Reid certainly had the credentials -- and the cash on hand -- for a major engineering project; born in 1842 in Scotland, the son of a linen mill owner, he had become famous for his railroad projects, especially his bridge work (Bruce, pp. 8-9), including the Grand Narrows bridge that is famous enough to have its own Wikipedia article. Bruce, p. 14, suggests he had as much economic power as the Newfoundland government, and Penney, p. 67, agrees that the deal, although it burdened Newfoundland badly, also got the government out of a temporary jam; in the end, Reid had to involve himself deeply in government, finding financing to keep Newfoundland afloat so that the project could continue; Harding, p. 73. (Things might have been even worse if Reid hadn't imposed an incredibly strict moral code on himself; Harding, p. 74.)
I won't even try to explain how this was supposed to work, or make money, since it failed to do so (in the twenty years from 1901-1921, the Reid Newfoundland Company is said to have lost six million dollars on the business; Harding, p. 96), and Prime Minister Whiteway, who proposed it, said, "We do not regard [the railway]... as an enterprise that will pay." Reid and the government would have many disputes over the years about how Reid would get his money back (DictNewLabrador, pp. 286-287; Chadwick, p. 96f., etc.) -- though the fault is perhaps to be shared equally; Reid had proposed an absurd deal (it would have given him control of one-sixth of the land in Newfoundland! -- Kearley, p. 58; as Harding, p. 77, says, the government was "giving one man title to a parcel of land equivalent to half the size of Belgium") and the government, desperate not to look bad, had hastened to accept (Hiller/Neary, p. 138).

▶ _Supplied data_

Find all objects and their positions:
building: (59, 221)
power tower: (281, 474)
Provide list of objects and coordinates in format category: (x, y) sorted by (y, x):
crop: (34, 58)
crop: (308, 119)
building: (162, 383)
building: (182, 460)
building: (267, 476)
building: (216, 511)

▶ _What you will do_
- 1) Answer these questions from the passage about Reid and the Newfoundland railway:
(a) In what year and in what country was Reid born?
(b) How much money is the Reid Newfoundland Company said to have lost in the years 1901-1921?
(c) What share of the land in Newfoundland would Reid's proposed deal have put under his control?
- 2) Do the following statements agree with the passage about Reid and the Newfoundland railway? Answer yes or no for each, quoting the words that decide it.
(a) Reid's father owned a linen mill.
(b) Prime Minister Whiteway expected the railway to pay.
(c) Harding compares the land involved to half the size of Belgium.

▶ _Results_
- 1)
(a) 1842, in Scotland
(b) Six million dollars
(c) One-sixth

- 2)
(a) Yes: "the son of a linen mill owner"
(b) No: "We do not regard [the railway]... as an enterprise that will pay."
(c) Yes: "a parcel of land equivalent to half the size of Belgium"